## ASSIGNED TASK:
Would you output the entries below only from the line containing "left front paw: (1437, 1286)" through the line containing "left back paw: (1257, 1274)", exactly as they stand and with both ends included?

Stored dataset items
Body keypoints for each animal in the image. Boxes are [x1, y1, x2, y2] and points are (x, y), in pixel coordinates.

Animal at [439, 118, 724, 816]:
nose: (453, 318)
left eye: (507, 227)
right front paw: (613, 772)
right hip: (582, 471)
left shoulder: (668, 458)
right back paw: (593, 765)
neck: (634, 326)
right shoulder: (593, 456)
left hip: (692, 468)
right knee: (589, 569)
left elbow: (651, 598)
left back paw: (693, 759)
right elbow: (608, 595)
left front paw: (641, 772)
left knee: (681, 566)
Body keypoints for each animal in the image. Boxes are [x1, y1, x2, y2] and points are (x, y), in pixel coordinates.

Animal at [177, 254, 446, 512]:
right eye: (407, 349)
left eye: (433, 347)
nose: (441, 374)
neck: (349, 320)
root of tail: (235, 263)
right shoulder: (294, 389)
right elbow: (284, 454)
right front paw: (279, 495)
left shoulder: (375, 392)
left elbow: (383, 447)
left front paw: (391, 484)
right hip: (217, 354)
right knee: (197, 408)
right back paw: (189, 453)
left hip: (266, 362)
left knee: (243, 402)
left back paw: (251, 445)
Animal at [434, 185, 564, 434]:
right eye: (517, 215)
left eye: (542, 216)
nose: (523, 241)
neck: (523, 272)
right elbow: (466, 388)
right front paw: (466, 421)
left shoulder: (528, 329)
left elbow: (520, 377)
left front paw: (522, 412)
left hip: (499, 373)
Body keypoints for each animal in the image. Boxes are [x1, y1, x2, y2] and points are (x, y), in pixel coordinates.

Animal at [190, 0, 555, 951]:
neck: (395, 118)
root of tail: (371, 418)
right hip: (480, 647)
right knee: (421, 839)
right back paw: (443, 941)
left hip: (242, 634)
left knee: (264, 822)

==

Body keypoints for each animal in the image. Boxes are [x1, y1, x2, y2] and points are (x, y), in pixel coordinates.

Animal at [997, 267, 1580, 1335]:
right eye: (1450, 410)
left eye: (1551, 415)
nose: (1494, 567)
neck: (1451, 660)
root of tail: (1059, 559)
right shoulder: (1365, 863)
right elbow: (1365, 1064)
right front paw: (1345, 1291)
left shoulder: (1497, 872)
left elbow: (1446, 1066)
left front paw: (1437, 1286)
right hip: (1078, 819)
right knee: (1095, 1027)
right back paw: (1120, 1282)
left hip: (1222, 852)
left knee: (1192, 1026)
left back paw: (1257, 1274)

## SOLVED EXERCISE:
left front paw: (1437, 1286)
right hip: (1078, 819)
right knee: (1095, 1027)
right back paw: (1120, 1282)
left hip: (1222, 852)
left knee: (1192, 1026)
left back paw: (1257, 1274)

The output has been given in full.